Null or empty list of BSTs
How to Handle:
Return null immediately, as no BST can be created without input trees.
A single BST is provided, and it falls within the given range
How to Handle:
Return the root of that single BST directly if its values fall within the range.
The given range is invalid (min > max)
How to Handle:
Return null, as no BST can possibly fall within an invalid range.
The combined range of values in all BSTs is outside the given range
How to Handle:
Return null, as it is impossible to create a BST with values falling in the required range.
BSTs with overlapping ranges of values but no duplicates (e.g., [1, 5] and [3, 7])
How to Handle:
The in-order traversal and merge operation should handle overlapping ranges correctly, but validity checks must ensure proper BST structure.

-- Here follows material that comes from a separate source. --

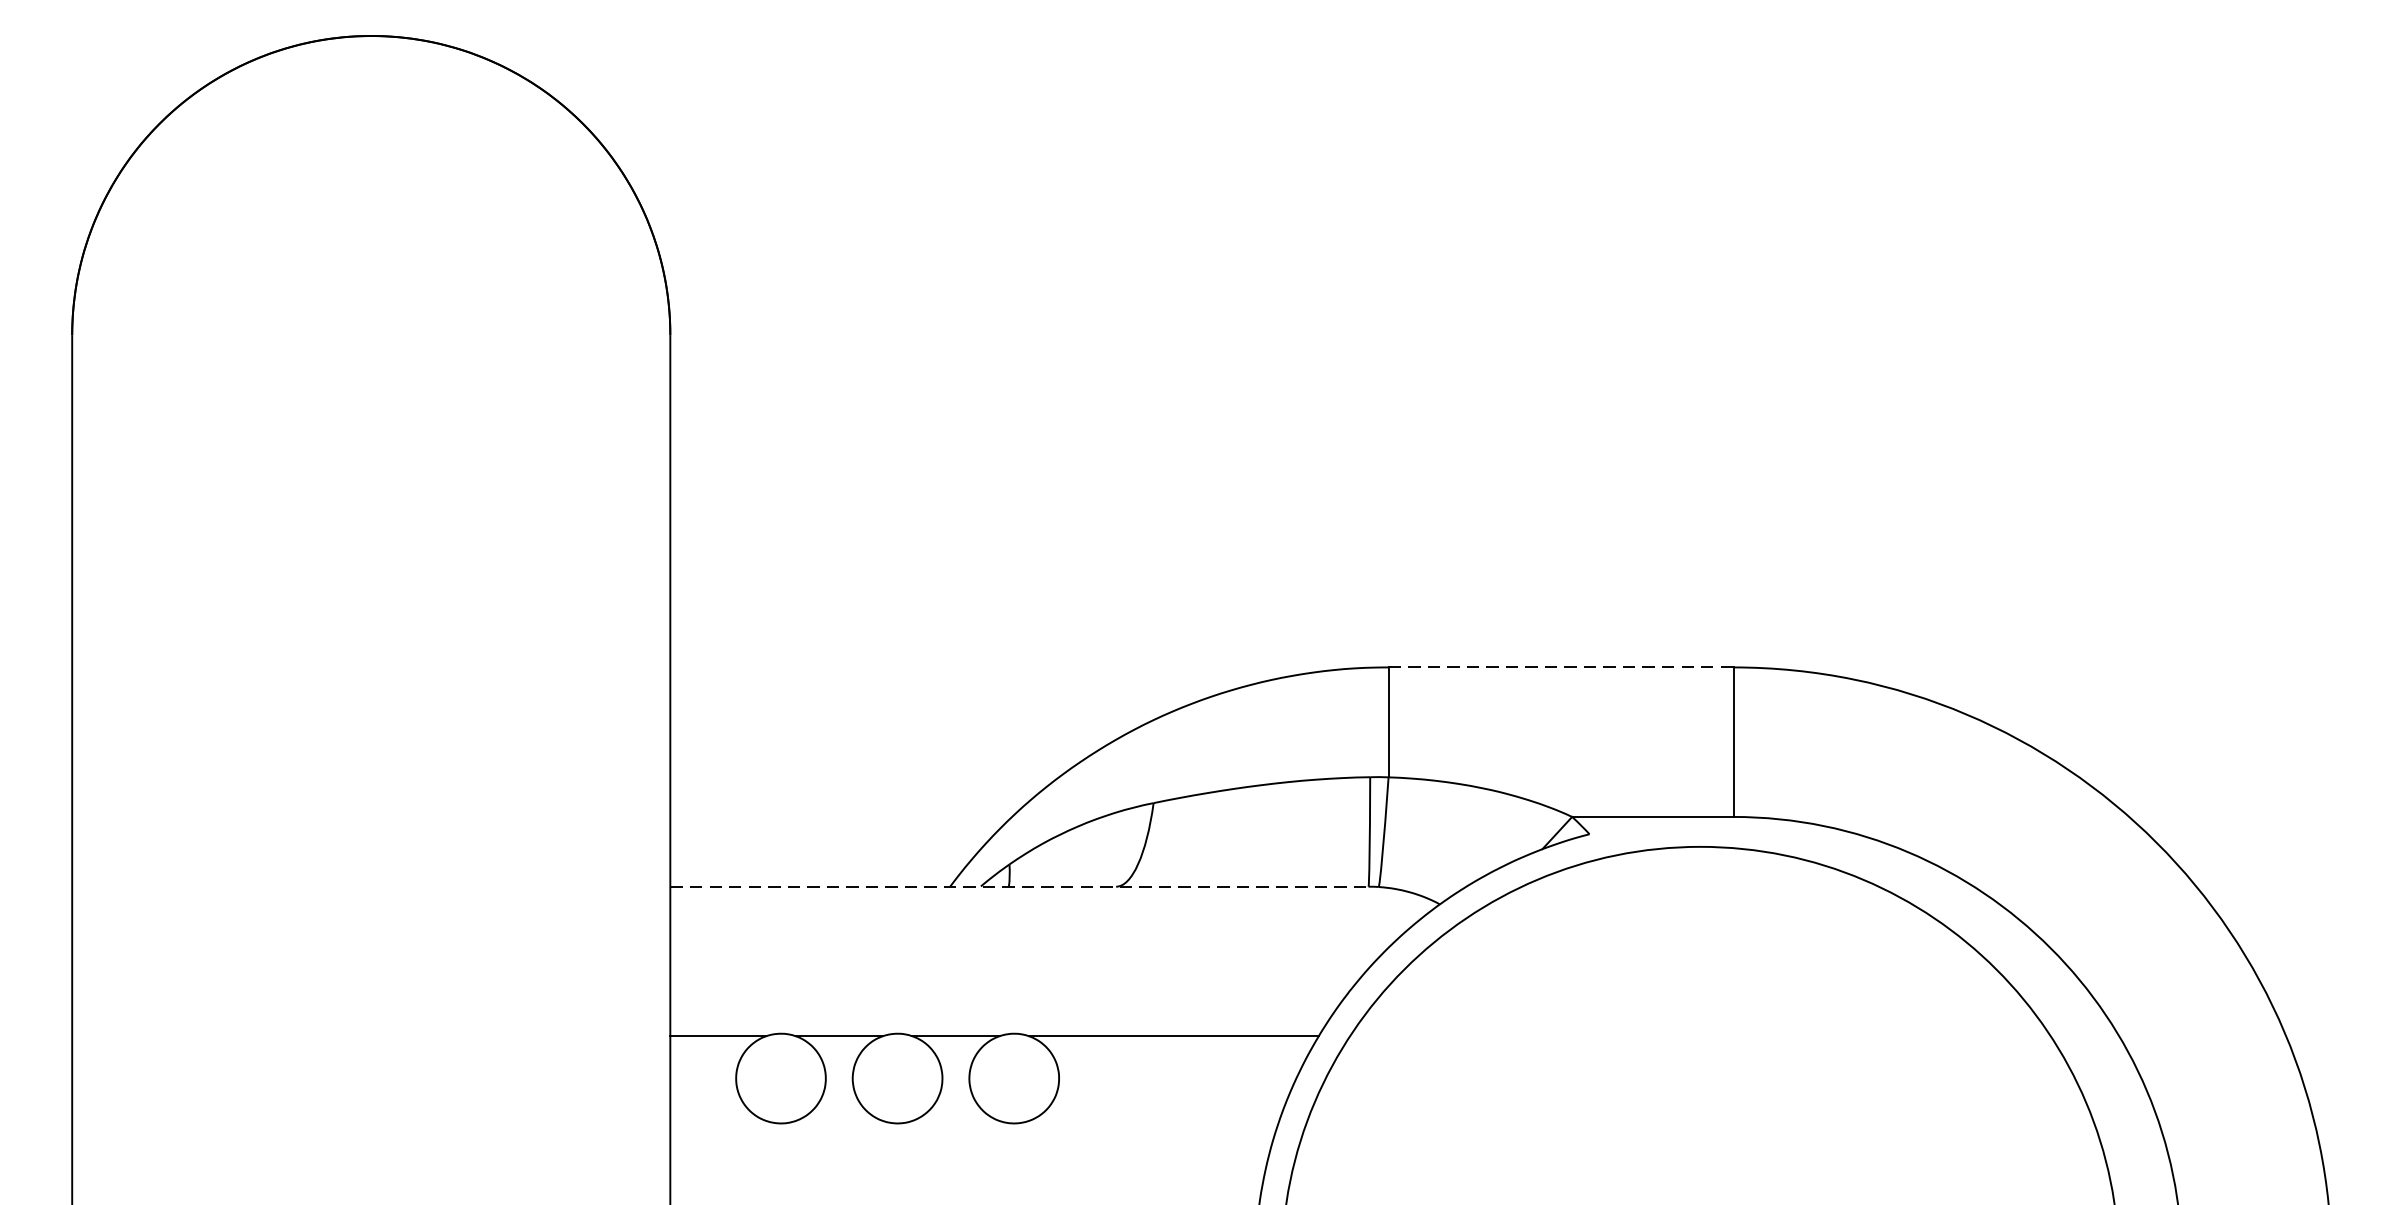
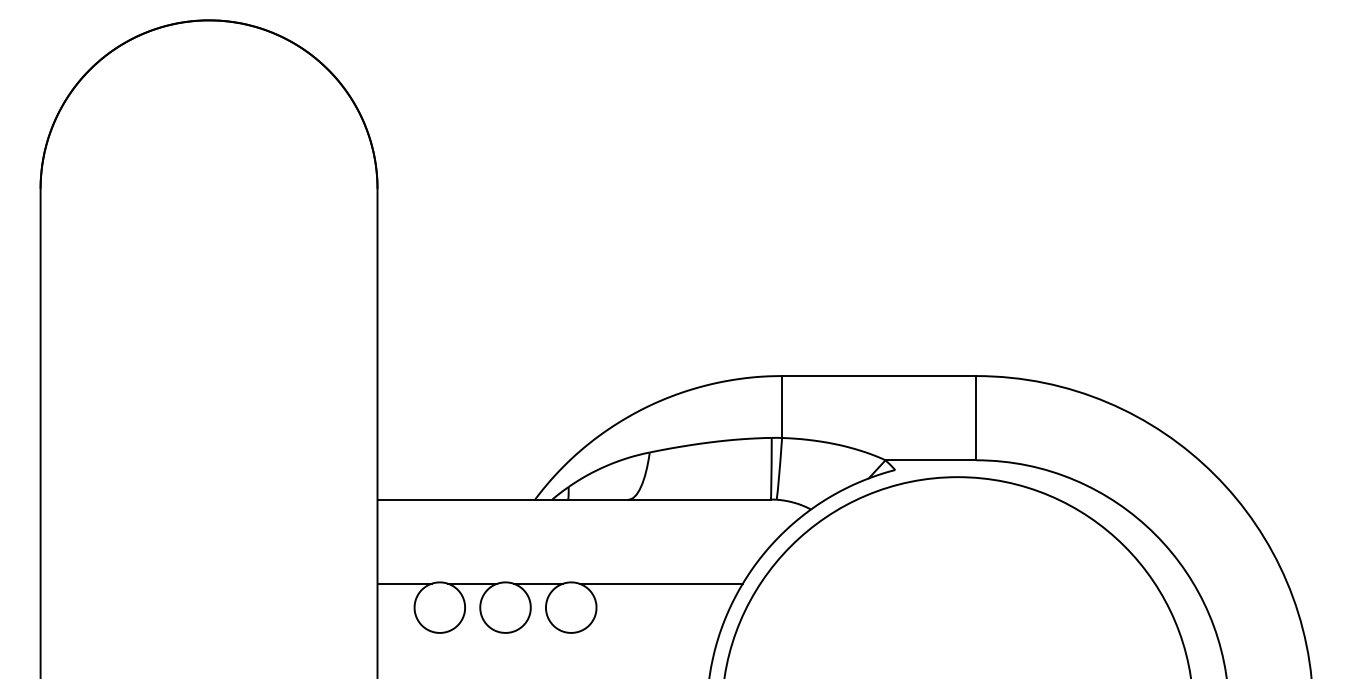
line: (1561, 668) -> (879, 376), dashed -> solid
line: (1020, 886) -> (574, 499), dashed -> solid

Extreme boundary values for node data (Integer.MAX_VALUE, Integer.MIN_VALUE)
How to Handle:
Ensure that comparisons and tree construction do not result in integer overflows or other unexpected behavior; use long data type when required.
No valid solution exists (BSTs are incompatible and cannot be merged into a single valid BST within range)
How to Handle:
After merging, if the resulting tree is not a valid BST or if it falls outside the specified range, return null.
Very large number of BSTs leading to potential memory issues during merging
How to Handle:
Consider a divide-and-conquer approach, merging BSTs in batches to manage memory efficiently.